Are you a risk-taker? Or are you risk-averse? The country is now ready to get back to work and making plans to do so. This depends on how serious COVID-19 has hit where you live. The slow rollout of a return to freedom includes social distancing, temperature taking, and testing. So, how are you doing with that? Most people here on Common Sense Civics and Citizenship were ready to return to freedom after 15 days to slow the spread, myself included. There are, however, Americans who fear catching the coronavirus and want us to shelter- in- place longer… indefinitely, some say.
Here, we don’t make decisions based on emotion. We make them based on law. If the law is bad, it needs to be changed. If there is no law, we freedom-loving citizens assess whether or not there is a need for a law. What seems to be missing is that freedom does not guarantee a no-risk proposition. In fact, freedom causes us to assess the pros and cons of any proposal and make decisions accordingly. (Do your elected officials operate out of emotion? Fear of losing power? Or by seeking what is in the best interest of We the People?
Americans have a history of not being wimpy. We stand up and are counted. Here are a few examples:
Our Founders pledged their lives, fortunes, and sacred honor when they declared independence from Britain. Search Paul Harvey’s “Our Lives, Our Fortunes, and Our Sacred Honor.” You will not be the same American after viewing or listening to that clip.
Our Founders took a risk when they declared that our rights come from God, not government. Check out the Declaration of Independence for a lesson on risk-taking.

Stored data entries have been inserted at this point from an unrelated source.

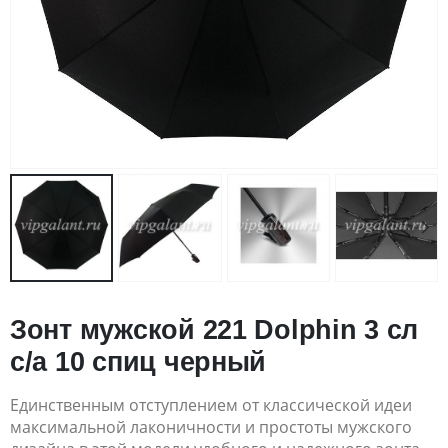
Зонт мужской 221 Dolphin 3 сл
с/а 10 спиц черный
Единственным отступлением от классической идеи
максимальной лаконичности и простоты мужского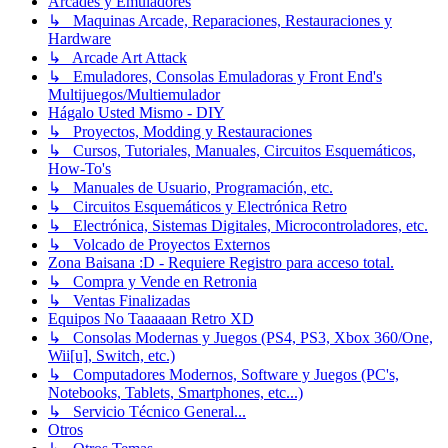
Arcades y Emuladores
↳ Maquinas Arcade, Reparaciones, Restauraciones y
Hardware
↳ Arcade Art Attack
↳ Emuladores, Consolas Emuladoras y Front End's
Multijuegos/Multiemulador
Hágalo Usted Mismo - DIY
↳ Proyectos, Modding y Restauraciones
↳ Cursos, Tutoriales, Manuales, Circuitos Esquemáticos,
How-To's
↳ Manuales de Usuario, Programación, etc.
↳ Circuitos Esquemáticos y Electrónica Retro
↳ Electrónica, Sistemas Digitales, Microcontroladores, etc.
↳ Volcado de Proyectos Externos
Zona Baisana :D - Requiere Registro para acceso total.
↳ Compra y Vende en Retronia
↳ Ventas Finalizadas
Equipos No Taaaaaan Retro XD
↳ Consolas Modernas y Juegos (PS4, PS3, Xbox 360/One,
Wii[u], Switch, etc.)
↳ Computadores Modernos, Software y Juegos (PC's,
Notebooks, Tablets, Smartphones, etc...)
↳ Servicio Técnico General...
Otros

When the Framers wrote and published the Constitution, they risked being hanged.
Even amongst dedicated American citizens, there was a great debate between liberty and order. Alexander Hamilton favored order over liberty. James Madison argued more for liberty than order. This involved risk. They took the risk, had the argument, and produced our Constitution. It has lasted over 230 years and is the envy of the world.
Even the simplest idea of keeping the newly written Constitution under wraps was a risk. George Washington, who presided over the Constitutional Convention, wrote:” Nothing spoken or written can be revealed to anyone — not even your family — until we have adjourned permanently. Gossip or misunderstanding can easily ruin all the hard work we shall have to do this summer.”
A return to freedom will require risk. The battle against any enemy -visible or invisible- involves risk. Are you ready to take the risk? I am.